FU 9G, il s’entasse avec ses copains Julien Bagout et André Chiappone,

ainsi que la sœur de Julien Bagout, Jeanne Ricard-Bagout et ses quatre

enfants, Alain, Christiane, Edith et Salvadore. En route pour le bord de

mer. Julien Bagou, à qui appartient le véhicule, s’est assis au volant. « Où

et à quelle heure se sont-ils heurtés à leurs ravisseurs ? »

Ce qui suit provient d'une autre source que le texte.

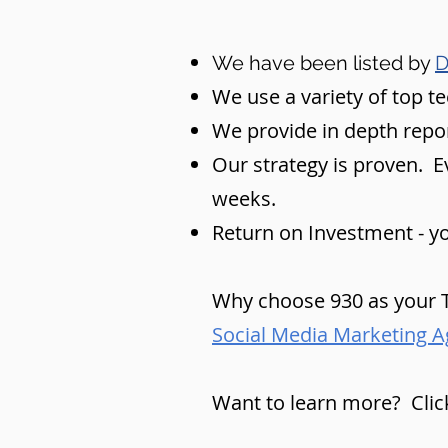
We have been listed by
D
We use a variety of top t
We provide in depth repo
Our strategy is proven. Eve
weeks.
Return on Investment - yo
Why choose 930 as your T
Social Media Marketing A
Want to learn more? Clic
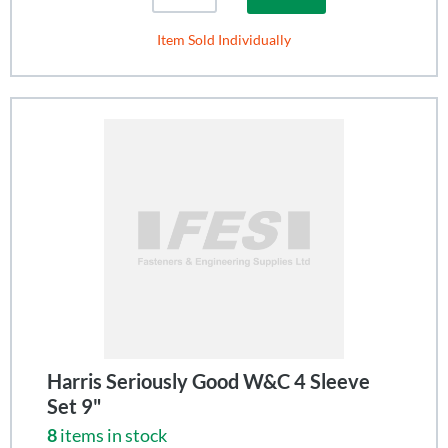
Item Sold Individually
Harris Seriously Good W&C 4 Sleeve
Set 9"
8
items in stock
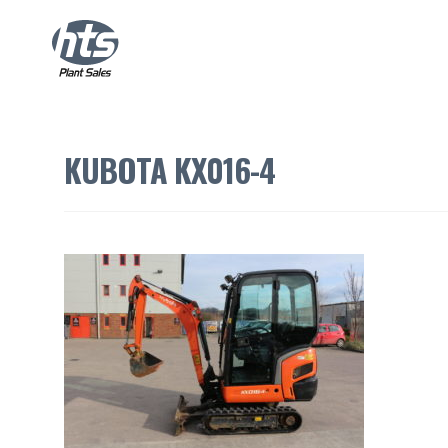
KUBOTA KX016-4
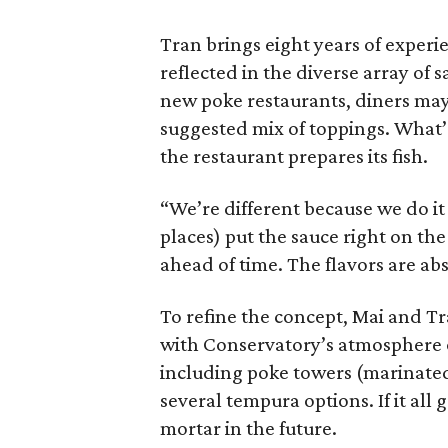
Tran brings eight years of experie
reflected in the diverse array of 
new poke restaurants, diners may 
suggested mix of toppings. What’s
the restaurant prepares its fish.
“We’re different because we do it
places) put the sauce right on the
ahead of time. The flavors are abs
To refine the concept, Mai and Tr
with Conservatory’s atmosphere of
including poke towers (marinated
several tempura options. If it all 
mortar in the future.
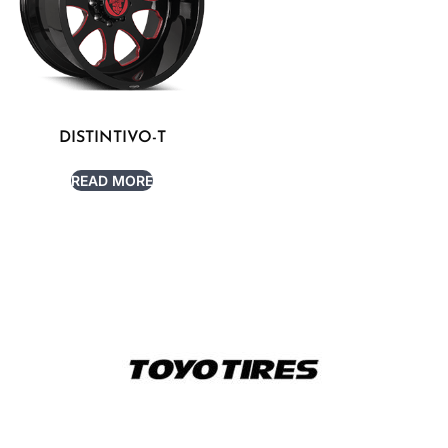
DISTINTIVO-T
READ MORE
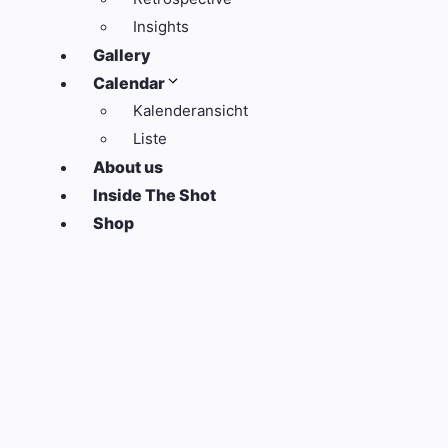
Insights
Gallery
Calendar
Kalenderansicht
Liste
About us
Inside The Shot
Shop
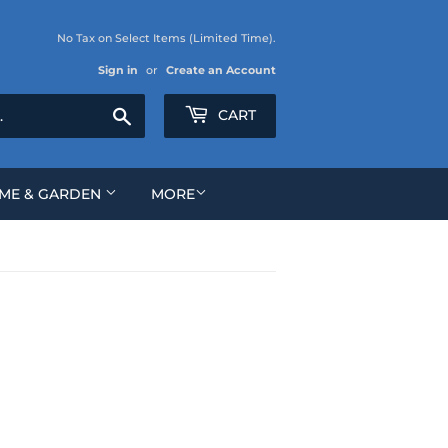
No Tax on Select Items (Limited Time).
Sign in
or
Create an Account
Search
CART
ME & GARDEN
MORE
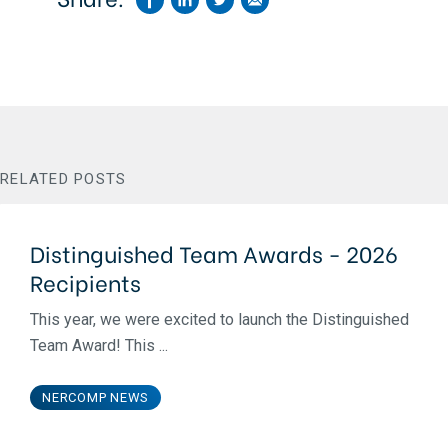
RELATED POSTS
Distinguished Team Awards - 2026
Recipients
This year, we were excited to launch the Distinguished
Team Award! This ...
NERCOMP NEWS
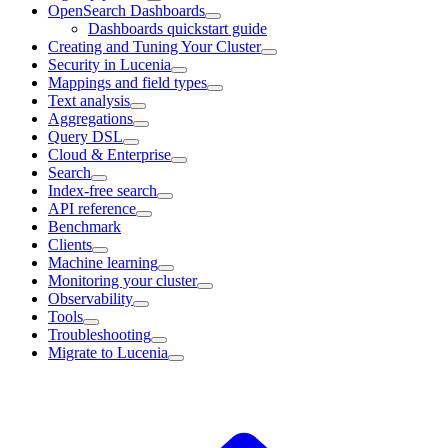
OpenSearch Dashboards
Dashboards quickstart guide
Creating and Tuning Your Cluster
Security in Lucenia
Mappings and field types
Text analysis
Aggregations
Query DSL
Cloud & Enterprise
Search
Index-free search
API reference
Benchmark
Clients
Machine learning
Monitoring your cluster
Observability
Tools
Troubleshooting
Migrate to Lucenia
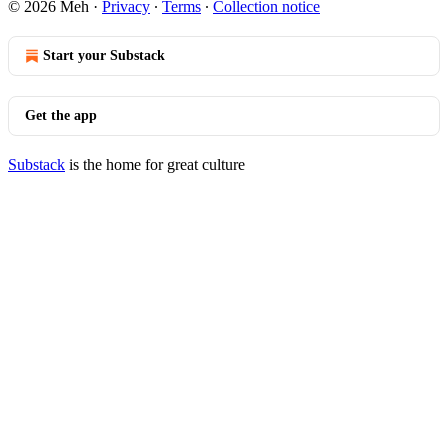
© 2026 Meh
·
Privacy
∙
Terms
∙
Collection notice
Start your Substack
Get the app
Substack
is the home for great culture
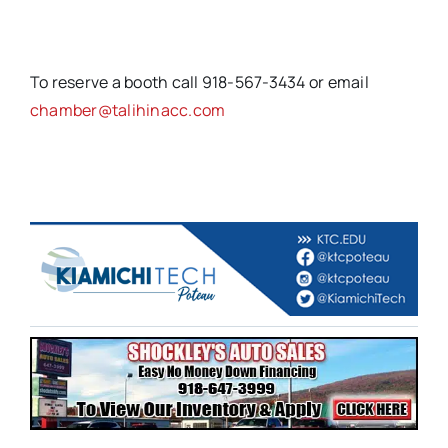
To reserve a booth call 918-567-3434 or email
chamber@talihinacc.com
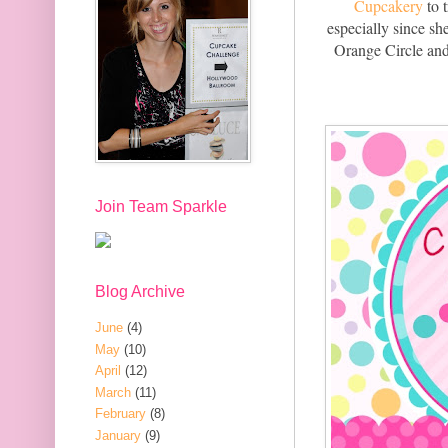
Cupcakery
to 
especially since sh
Orange Circle and 
Join Team Sparkle
Blog Archive
June
(4)
May
(10)
April
(12)
March
(11)
February
(8)
January
(9)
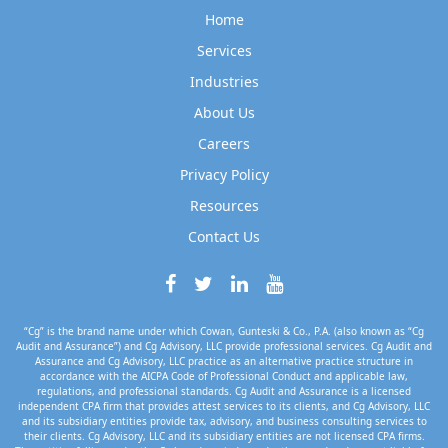
Home
Services
Industries
About Us
Careers
Privacy Policy
Resources
Contact Us
“Cg” is the brand name under which Cowan, Gunteski & Co., P.A. (also known as “Cg
Audit and Assurance”) and Cg Advisory, LLC provide professional services. Cg Audit and
Assurance and Cg Advisory, LLC practice as an alternative practice structure in
accordance with the AICPA Code of Professional Conduct and applicable law,
regulations, and professional standards. Cg Audit and Assurance is a licensed
independent CPA firm that provides attest services to its clients, and Cg Advisory, LLC
and its subsidiary entities provide tax, advisory, and business consulting services to
their clients. Cg Advisory, LLC and its subsidiary entities are not licensed CPA firms.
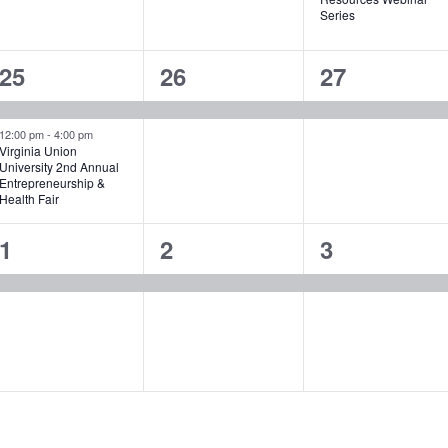
Series
2
1
1
25
26
27
events,
event,
event,
12:00 pm
-
4:00 pm
Virginia Union
University 2nd Annual
Entrepreneurship &
Health Fair
1
1
1
1
2
3
event,
event,
event,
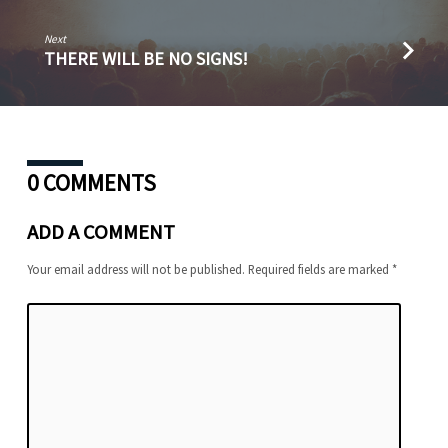
Next
THERE WILL BE NO SIGNS!
0 COMMENTS
ADD A COMMENT
Your email address will not be published.
Required fields are marked
*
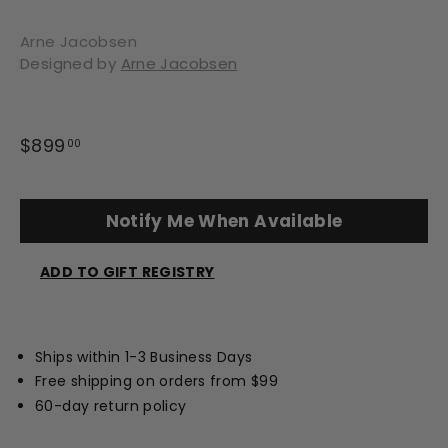
Arne Jacobsen
Designed by
Arne Jacobsen
Regular
$899
$899.00
00
price
Notify Me When Available
ADD TO GIFT REGISTRY
Opens
a
new
Ships within 1-3 Business Days
window
Free shipping on orders from $99
60-day return policy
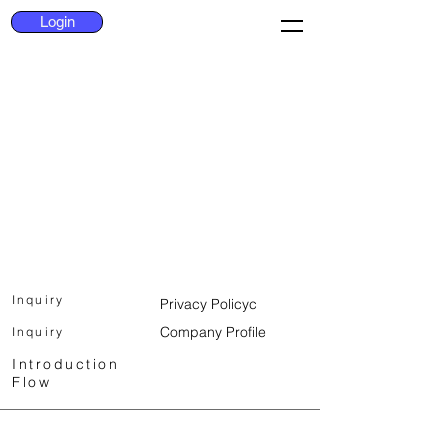
Login
Inquiry
Privacy Policy
c
Company Profile
Inquiry
Introduction
Flow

Toute la soirée, Georgette attend le retour de son fils. « Elle répétait :

“Qu’est-ce qui se passe ? Qu’est-ce qui se passe ?” Elle pleurait. Je

tentais de la réconforter en lui disant qu’il avait certainement été invité

pour la soirée chez un copain. Je le pensais réellement. J’étais

inconsciente. Trop loin du centre d’Oran, nous ignorions la tragédie qui

s’y était déroulée. Les pillages, les assassinats, les viols, les

enlèvements… Nous n’avions pas entendu les coups de feu, ni les

hurlements. Nous n’avions pas vu les cadavres sur les trottoirs. Les jours

suivants, nous les découvrirons par les journaux. »

Le lendemain, Georgette se précipite au commissariat. Les policiers

l’écoutent distraitement. D’autres démarches s’avèrent aussi

infructueuses. Elle obtient une audience auprès du général Katz, auquel

son inaction pendant les massacres du 5 juillet a valu le surnom de

« boucher d’Oran ». Sèchement, l’officier qui, le 4 août, a été décoré de

la Croix de la valeur militaire, notamment pour « avoir su rétablir et

préserver avec force et dignité l’autorité légale et l’ordre public », lui

aurait asséné : « Vous avez semé le vent, vous récoltez la tempête. »

Le 28 septembre, le consul général de France, Claude Chayet, signe

une attestation certifiant que le père de Christian, Benjamin Mesmacque,

a déclaré sous serment que son fils a disparu.